When something is scare and unique enough, people will pay a premium for it, whether there’s a recession on or not. This was eminently clear with the recent sale of the ‘Star of Josephine’, the 7.03 carat flawless blue diamond that sold at auction for £6.2 million earlier this month. It was the highest ever price paid per carat for a diamond at auction according to Sotheby’s. The buyer, Hong Kong property developer Joseph Lau Luen-Hung, named the diamond after purchasing it.
11.10.07
Isaac Mostovicz writes...

One for the ‘too-good-to-be-true’ file: several weeks ago we mentioned the discovery of an unpolished diamond in the North-West Province of South Africa that was said to be twice the size of the Cullinan diamond. Turns out it’s a hoax: The UK’s Guardian reports that Brett Jolly, a British property developer, was apparently duped by former business colleagues who were trying to get him to buy the land where the ‘diamond’ was found. Upon Jolly’s arrival at the mine, they produced something that was clearly plastic and didn’t or wouldn’t use the testing machine properly on this ‘diamond’ to accurately test it. Shame.
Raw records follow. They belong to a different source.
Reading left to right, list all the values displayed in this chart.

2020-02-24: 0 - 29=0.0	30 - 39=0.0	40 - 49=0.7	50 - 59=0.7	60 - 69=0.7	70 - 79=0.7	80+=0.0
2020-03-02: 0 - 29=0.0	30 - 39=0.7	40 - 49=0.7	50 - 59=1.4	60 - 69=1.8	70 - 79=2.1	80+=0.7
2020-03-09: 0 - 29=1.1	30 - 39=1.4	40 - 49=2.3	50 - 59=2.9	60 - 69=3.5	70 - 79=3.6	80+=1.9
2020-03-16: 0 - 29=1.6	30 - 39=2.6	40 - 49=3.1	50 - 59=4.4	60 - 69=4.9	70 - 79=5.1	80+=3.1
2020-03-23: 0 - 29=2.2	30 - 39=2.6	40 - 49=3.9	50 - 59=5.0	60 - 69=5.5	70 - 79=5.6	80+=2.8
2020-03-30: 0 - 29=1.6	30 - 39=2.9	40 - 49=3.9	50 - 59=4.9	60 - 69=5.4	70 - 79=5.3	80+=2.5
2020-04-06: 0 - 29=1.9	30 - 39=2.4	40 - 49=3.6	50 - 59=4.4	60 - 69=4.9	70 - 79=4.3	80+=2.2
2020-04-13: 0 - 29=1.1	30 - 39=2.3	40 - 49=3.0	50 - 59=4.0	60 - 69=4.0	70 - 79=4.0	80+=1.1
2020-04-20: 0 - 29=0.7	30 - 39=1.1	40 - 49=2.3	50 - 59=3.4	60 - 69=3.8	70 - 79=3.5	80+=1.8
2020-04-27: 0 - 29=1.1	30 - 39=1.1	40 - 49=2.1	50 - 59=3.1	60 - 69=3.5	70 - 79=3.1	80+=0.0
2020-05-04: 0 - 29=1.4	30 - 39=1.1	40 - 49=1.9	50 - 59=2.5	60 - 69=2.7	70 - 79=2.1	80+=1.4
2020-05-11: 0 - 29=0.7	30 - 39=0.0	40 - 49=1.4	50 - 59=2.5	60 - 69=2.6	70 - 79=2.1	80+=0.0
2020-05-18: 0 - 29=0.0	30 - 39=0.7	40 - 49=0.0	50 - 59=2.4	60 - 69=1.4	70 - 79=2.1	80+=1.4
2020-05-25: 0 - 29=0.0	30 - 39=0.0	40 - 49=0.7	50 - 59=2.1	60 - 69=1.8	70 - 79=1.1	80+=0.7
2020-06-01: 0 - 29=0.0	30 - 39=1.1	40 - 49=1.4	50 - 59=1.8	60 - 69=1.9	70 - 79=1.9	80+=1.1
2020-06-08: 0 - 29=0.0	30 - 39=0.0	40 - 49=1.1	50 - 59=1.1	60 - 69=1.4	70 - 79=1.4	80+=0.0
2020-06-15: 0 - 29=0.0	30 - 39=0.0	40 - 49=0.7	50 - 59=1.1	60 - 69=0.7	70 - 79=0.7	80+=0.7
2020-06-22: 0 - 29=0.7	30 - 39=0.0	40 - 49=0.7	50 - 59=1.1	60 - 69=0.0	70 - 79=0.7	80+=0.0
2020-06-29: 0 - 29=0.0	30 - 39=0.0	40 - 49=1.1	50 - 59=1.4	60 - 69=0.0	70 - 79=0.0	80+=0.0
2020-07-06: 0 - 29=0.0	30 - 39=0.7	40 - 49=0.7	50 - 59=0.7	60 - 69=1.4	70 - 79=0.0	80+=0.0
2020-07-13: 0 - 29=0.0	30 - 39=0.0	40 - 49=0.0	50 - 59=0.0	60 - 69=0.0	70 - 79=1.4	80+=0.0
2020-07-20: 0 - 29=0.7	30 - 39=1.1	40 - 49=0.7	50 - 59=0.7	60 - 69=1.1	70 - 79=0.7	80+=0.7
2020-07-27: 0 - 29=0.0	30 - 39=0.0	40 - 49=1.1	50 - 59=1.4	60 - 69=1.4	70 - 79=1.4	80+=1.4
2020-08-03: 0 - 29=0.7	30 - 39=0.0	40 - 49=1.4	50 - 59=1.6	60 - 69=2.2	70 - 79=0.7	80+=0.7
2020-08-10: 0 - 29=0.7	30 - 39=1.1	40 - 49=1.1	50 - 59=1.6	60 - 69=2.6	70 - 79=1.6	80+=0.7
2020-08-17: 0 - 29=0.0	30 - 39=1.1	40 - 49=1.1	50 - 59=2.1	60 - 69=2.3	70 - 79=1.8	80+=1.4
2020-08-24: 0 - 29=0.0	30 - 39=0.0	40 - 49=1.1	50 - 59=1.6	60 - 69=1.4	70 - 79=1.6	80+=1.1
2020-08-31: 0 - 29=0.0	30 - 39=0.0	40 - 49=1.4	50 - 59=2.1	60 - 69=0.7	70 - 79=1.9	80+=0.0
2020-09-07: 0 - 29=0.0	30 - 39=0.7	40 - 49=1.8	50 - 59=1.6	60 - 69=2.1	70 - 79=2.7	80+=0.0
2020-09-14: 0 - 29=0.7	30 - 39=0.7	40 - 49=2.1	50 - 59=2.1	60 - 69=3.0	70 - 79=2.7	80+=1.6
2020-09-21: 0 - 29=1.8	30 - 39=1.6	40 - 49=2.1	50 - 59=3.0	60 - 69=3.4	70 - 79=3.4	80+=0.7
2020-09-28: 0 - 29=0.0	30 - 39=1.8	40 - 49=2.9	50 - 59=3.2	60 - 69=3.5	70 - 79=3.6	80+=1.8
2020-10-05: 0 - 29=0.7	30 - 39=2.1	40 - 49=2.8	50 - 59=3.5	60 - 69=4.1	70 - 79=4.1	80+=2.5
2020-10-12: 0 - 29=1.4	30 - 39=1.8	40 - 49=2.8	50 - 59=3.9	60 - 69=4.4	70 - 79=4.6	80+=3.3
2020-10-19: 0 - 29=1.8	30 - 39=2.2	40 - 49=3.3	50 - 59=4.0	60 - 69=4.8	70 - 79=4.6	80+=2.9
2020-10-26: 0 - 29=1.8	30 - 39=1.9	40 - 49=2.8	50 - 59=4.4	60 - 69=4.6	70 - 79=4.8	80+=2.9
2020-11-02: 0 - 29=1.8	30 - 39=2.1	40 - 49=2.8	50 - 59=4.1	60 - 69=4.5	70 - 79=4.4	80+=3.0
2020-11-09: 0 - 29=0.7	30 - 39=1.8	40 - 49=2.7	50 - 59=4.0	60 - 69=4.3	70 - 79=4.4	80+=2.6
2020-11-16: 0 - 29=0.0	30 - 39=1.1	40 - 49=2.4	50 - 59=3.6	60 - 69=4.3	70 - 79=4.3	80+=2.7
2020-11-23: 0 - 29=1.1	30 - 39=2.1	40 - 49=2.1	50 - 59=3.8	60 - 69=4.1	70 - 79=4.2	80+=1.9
In actual diamond news, Sotheby’s recently held an auction in Hong Kong that sold a 6.04 carat internally flawless ‘fancy vivid blue’ diamond for $7.98 million. That’s a price of $1.32 million per carat, about 10 times the amount that white diamonds of this caliber would sell for, and well above the previous record set by ‘Hancock Red,’ a red diamond that sold for $926,000 per carat 20 years ago.
The Diamond Vues blog notes that Sotheby’s is also going to auction off a nearly perfect 84.37 carat white diamond on November 14 in Geneva. It’s expected to fetch $15 million.
And so demand for exceptional diamonds continues to rise.